When submitting a pull request:

• use commitzen to format the commit message and the PR title
• Add a screenshot of the changes in the PR description if its a visual change
• Explain simply what the PR does and why it's needed
• Tell me if the code was reviewed by a human or simply generated directly by an AI.

Linear Issues

When creating or updating Linear issues:

• do not use commitzen-style titles in Linear
• use clear product-style titles that describe user value/outcome

How To Open A PR With GitHub CLI

Use this flow from the repository root:

# 1) Create a branch
git checkout -b fix/short-description (commitzen)

# 2) Commit using commitzen format
git add <files>
git commit -m "fix(scope): short summary" (commitzen)

# 3) Push and set upstream
git push -u origin fix/short-description

# 4) Create PR (title should follow commitzen style)
gh pr create --base main --head fix/short-description --title "fix(scope): short summary"

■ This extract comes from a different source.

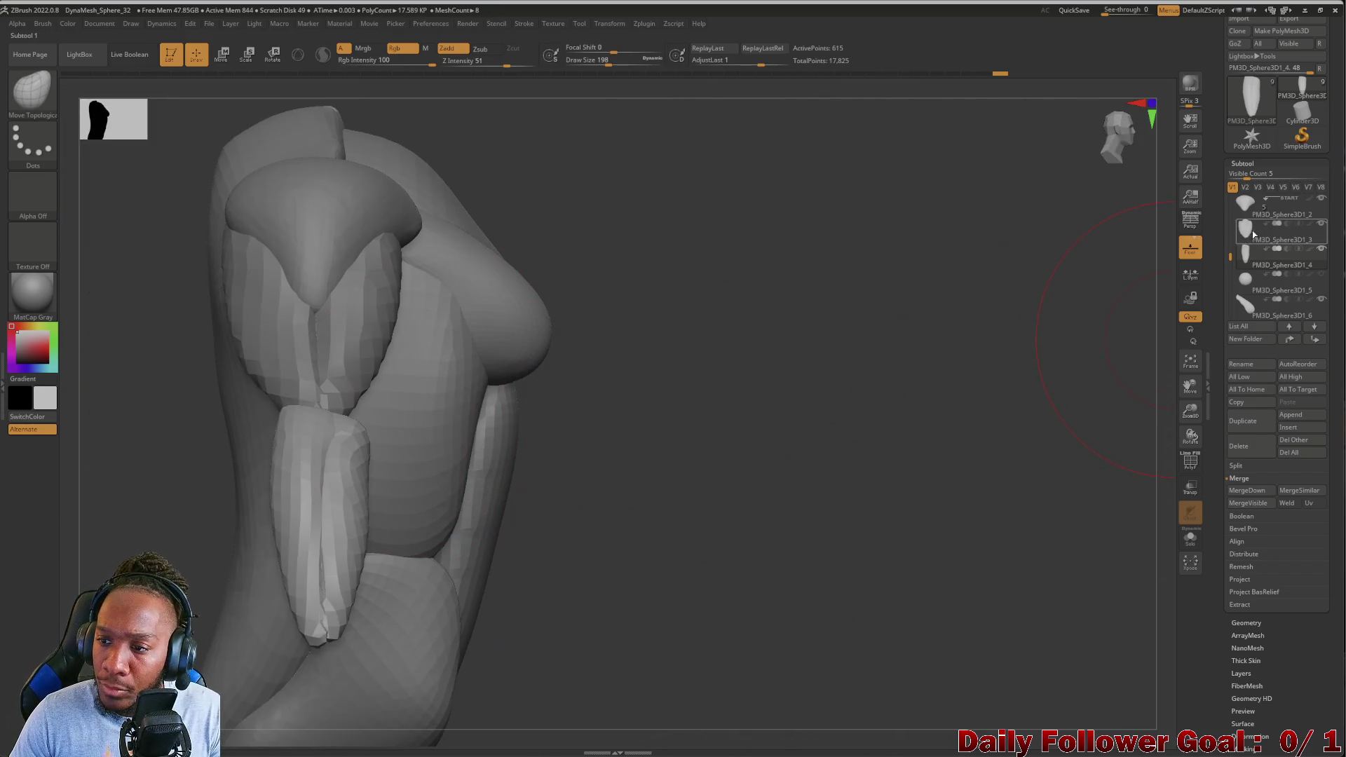
left_click(1240, 280)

For multi-line PR descriptions, prefer a body file to avoid shell quoting issues:

cat > /tmp/pr_body.md <<'EOF'
## Summary
- what changed

## Why
- why this is needed

## Testing
- what was run

## Review provenance
- Implemented by AI agent / Human
- Human review: yes/no
EOF

gh pr edit --body-file /tmp/pr_body.md

Codex & Claude Code

• All features must be compatible with both Codex and Claude Code. If a feature is only compatible with one, it must be gated behind a clear UI affordance (e.g. "This feature requires Claude Code") and the incompatible option should be hidden or disabled.
• When implementing a new feature, always consider how it will work with both models and test with both if possible. If a feature is only implemented for one model, document that clearly in the code and in the UI.

Cursor Cloud specific instructions

Services

• Hono backend (port 3457 in dev): cd web && bun run dev:api or via ./scripts/dev-start.sh
• Vite frontend (port 5174 in dev): cd web && bun run dev:vite or via ./scripts/dev-start.sh
• Both start together with cd web && bun run dev (or make dev), but that runs in foreground. Use ./scripts/dev-start.sh for background mode.

Caveats

• ./scripts/dev-start.sh health-checks the backend on / which returns 404. If the script times out, the backend is still running — verify with curl http://localhost:3457/api/sessions. You can start the servers manually as background processes instead.
• The app requires Claude Code CLI or Codex CLI to create functional sessions. Without them, the UI loads but session creation will fail. The component playground at #/playground works without any CLI.
• No external databases or services are needed. Session state persists to $TMPDIR/vibe-sessions/ as JSON files.
• The pre-commit hook (.husky/pre-commit) runs cd web && bun run typecheck && bun run test -- --coverage. Run these before committing.
• Two blocked postinstalls (core-js, protobufjs) are harmless and do not affect functionality.